Figure 2.54 : Positions principales d'une fissure par rapport à la structure anisotrope d'un matériau rocheux, d'après Schmidt (1976), cité par Whittaker et al, (1992).

L’étude du comportement mécanique des roches anisotropes réalisée par Donath (1960-1964) et l’analyse du mécanisme de rupture de l’ardoise de Martinsburg ont permis de préciser le rôle joué par ce paramètre sur le mode de rupture de la roche. Pour des angles β compris entre 15° et 60°, Donath a observé que la rupture se produit généralement parallèlement aux plans de litage. En revanche, pour des angles β = 60-90°, la surface de rupture recoupe les plans de stratification, formant un angle de 45° à 60° avec la direction de la contrainte principale maximale (Figure 2.55). Niandou (1994) en réalisant le même genre d’étude sur l’argilite de Tournemire est arrivé aux mêmes conclusions. Comme d’autres, il a observé lors de ses essais de compression triaxiale :

- des ruptures par glissement le long des plans de stratification pour β = 15° à 45°.

- des ruptures par cisaillement pour β = 60 à 90°: les plans de rupture forment en général un angle le 20 à 30° avec la direction de la contrainte principale majeure quelle que soit l’orientation de l’échantillon.

- des glissements ‘plastiques’ le long d’un plan de stratification pour β = 40°-90°, surtout sous confinement élevé.

- des écoulements déviés : rotation du plan de faiblesse pour β = 0°-30°.

Figure 2.55 : Angle et mode de rupture de l’ardoise de Martinsburg suivant l’orientation de la contrainte principale majeure par rapport à la stratification, d’après Donath (1964).

Toutes les études antérieures sur ce sujet ont montré que le mode de rupture des roches anisotropes varie continûment suivant l’orientation β et la pression de confinement.

En compression simple, on observe des plans de rupture par extension structurale (le long des plans de stratification) pour les orientations θ proche de 90°, par extension astructurale pour θ

proche de 0° et des ruptures par cisaillement le long des plans de litage pour les orientations θ

telles que 45° ≤ θ ≤ 75°. Sous faible pression de confinement, la rupture survient par cisaillement structural pour 45° ≤ θ ≤ 75° et par cisaillement astructural pour les autres orientations. Sous fort confinement, on observe des ruptures cataclastiques. La Figure 2.56 illustre ces différents modes de rupture pour des échantillons de diatomite testés en compression simple et triaxiale (Allirot et Boehler, 1979).

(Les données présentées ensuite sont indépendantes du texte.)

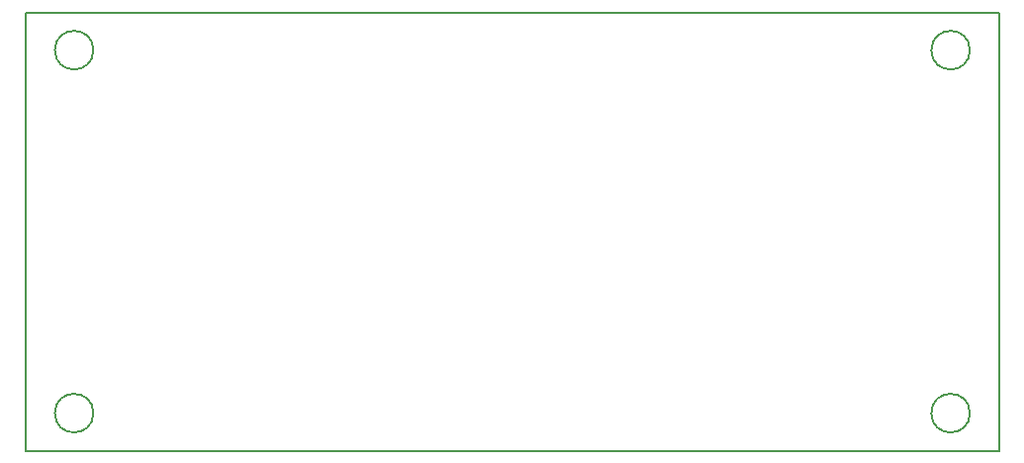
<source format=gbr>
G04 #@! TF.GenerationSoftware,KiCad,Pcbnew,(5.1.5)-3*
G04 #@! TF.CreationDate,2020-07-14T08:47:51-04:00*
G04 #@! TF.ProjectId,WR9R_Raduino,57523952-5f52-4616-9475-696e6f2e6b69,rev?*
G04 #@! TF.SameCoordinates,Original*
G04 #@! TF.FileFunction,Profile,NP*
%FSLAX46Y46*%
G04 Gerber Fmt 4.6, Leading zero omitted, Abs format (unit mm)*
G04 Created by KiCad (PCBNEW (5.1.5)-3) date 2020-07-14 08:47:51*
%MOMM*%
%LPD*%
G04 APERTURE LIST*
%ADD10C,0.200000*%
G04 APERTURE END LIST*
D10*
X68237100Y-79959200D02*
X98361500Y-79959200D01*
X68237100Y-117474999D02*
X68237100Y-79959200D01*
X151549099Y-117474999D02*
X68237100Y-117474999D01*
X151549099Y-109270800D02*
X151549099Y-117474999D01*
X98361500Y-79959200D02*
X151549099Y-79959200D01*
X151549099Y-79959200D02*
X151549099Y-109270800D01*
X149047199Y-114249200D02*
G75*
G03X149047199Y-114249200I-1651000J0D01*
G01*
X74041000Y-114249200D02*
G75*
G03X74041000Y-114249200I-1651000J0D01*
G01*
X149047199Y-83185000D02*
G75*
G03X149047199Y-83185000I-1651000J0D01*
G01*
X74041000Y-83185000D02*
G75*
G03X74041000Y-83185000I-1651000J0D01*
G01*
M02*

</source>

Entre 1995 et 1998, une série d’essais de fluage a été réalisée par l’ANDRA afin d’étudier l’influence de l’anisotropie de l’argilite de l’Est sur ces propriétés mécaniques à long terme. Les résultats obtenus ont mis clairement en évidence que les vitesses de fluage à long terme étaient similaires sur des échantillons carottés perpendiculairement et parallèlement au litage. (cité par Gasc-Barbier, 2002). Bien que l’anisotropie de structure de cette roche induise une anisotropie des caractéristiques mécaniques à court terme, tel que le module d’élasticité, il semblerait donc qu’elle n’influence pas la vitesse des déformations viscoplastiques de la roche à long terme.

Figure 2.56 : Influence de l’orientation θ et de la pression de confinement sur le mode de rupture de la diatomite en compression, d’après Allirot et Boehler (1979).